● Data excerpts

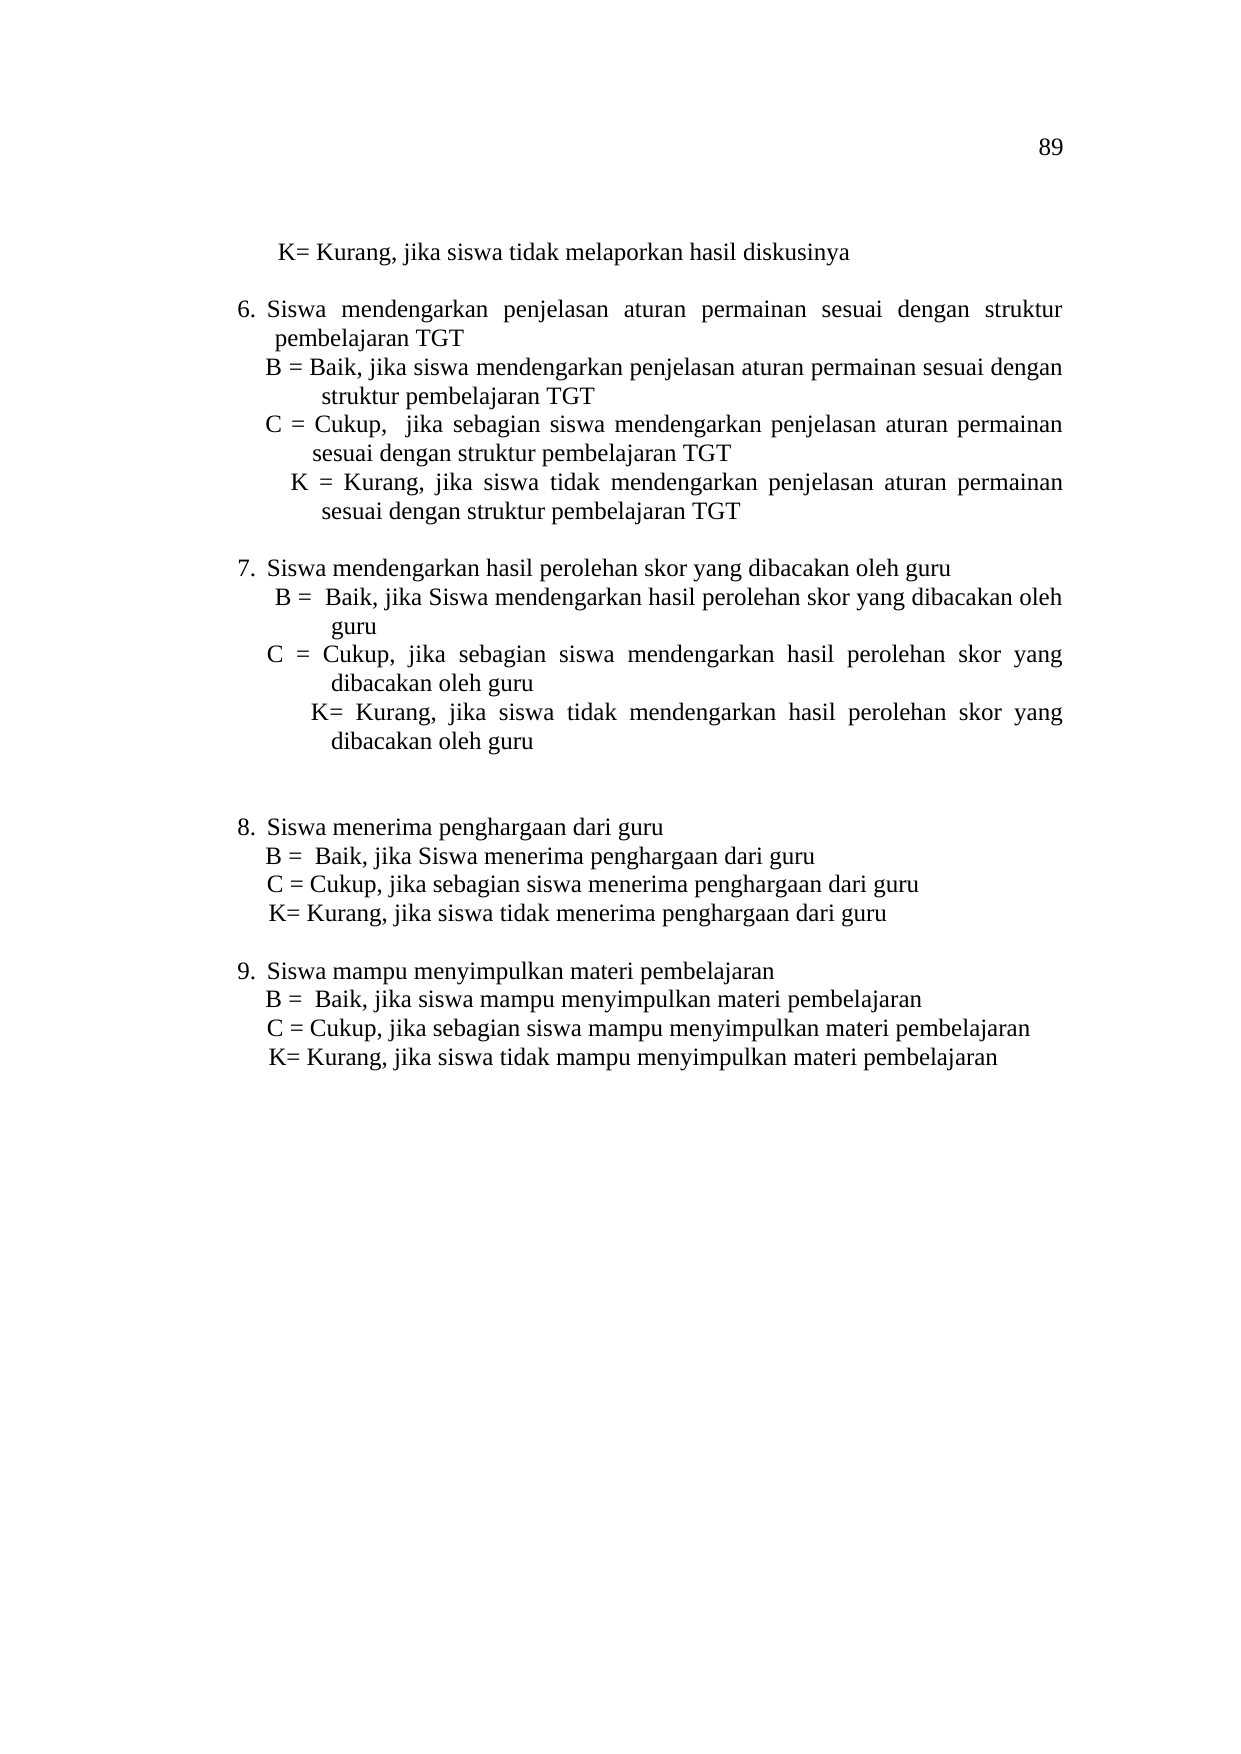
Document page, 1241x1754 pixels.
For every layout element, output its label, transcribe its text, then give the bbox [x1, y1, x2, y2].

text K= Kurang, jika siswa tidak mampu menyimpulkan materi pembelajaran [237, 1042, 1063, 1071]
text B = Baik, jika siswa mampu menyimpulkan materi pembelajaran [265, 984, 1063, 1013]
list Siswa mampu menyimpulkan materi pembelajaran [237, 956, 1063, 984]
text K= Kurang, jika siswa tidak melaporkan hasil diskusinya [265, 237, 1063, 266]
text K= Kurang, jika siswa tidak mendengarkan hasil perolehan skor yang dibacakan oleh guru [237, 697, 1063, 754]
text C = Cukup, jika sebagian siswa mampu menyimpulkan materi pembelajaran [237, 1013, 1063, 1042]
list B = Baik, jika Siswa mendengarkan hasil perolehan skor yang dibacakan oleh guru [274, 582, 1063, 639]
list Siswa menerima penghargaan dari guru [237, 812, 1063, 841]
list Siswa mendengarkan hasil perolehan skor yang dibacakan oleh guru [237, 553, 1063, 582]
text C = Cukup, jika sebagian siswa menerima penghargaan dari guru [237, 869, 1063, 898]
list Siswa mendengarkan penjelasan aturan permainan sesuai dengan struktur pembelajaran TGT [237, 294, 1063, 352]
text B = Baik, jika Siswa menerima penghargaan dari guru [246, 841, 1063, 869]
text K= Kurang, jika siswa tidak menerima penghargaan dari guru [237, 898, 1063, 927]
list C = Cukup, jika sebagian siswa mendengarkan penjelasan aturan permainan sesuai dengan struktur pembelajaran TGT [265, 409, 1063, 467]
text C = Cukup, jika sebagian siswa mendengarkan hasil perolehan skor yang dibacakan oleh guru [237, 639, 1063, 697]
text K = Kurang, jika siswa tidak mendengarkan penjelasan aturan permainan sesuai dengan struktur pembelajaran TGT [237, 467, 1063, 524]
list B = Baik, jika siswa mendengarkan penjelasan aturan permainan sesuai dengan struktur pembelajaran TGT [265, 352, 1063, 409]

● Work to be completed
Return every line from the entries above that contains the word "dari".

● Finished task
list Siswa menerima penghargaan dari guru [237, 812, 1063, 841]
text C = Cukup, jika sebagian siswa menerima penghargaan dari guru [237, 869, 1063, 898]
text B = Baik, jika Siswa menerima penghargaan dari guru [246, 841, 1063, 869]
text K= Kurang, jika siswa tidak menerima penghargaan dari guru [237, 898, 1063, 927]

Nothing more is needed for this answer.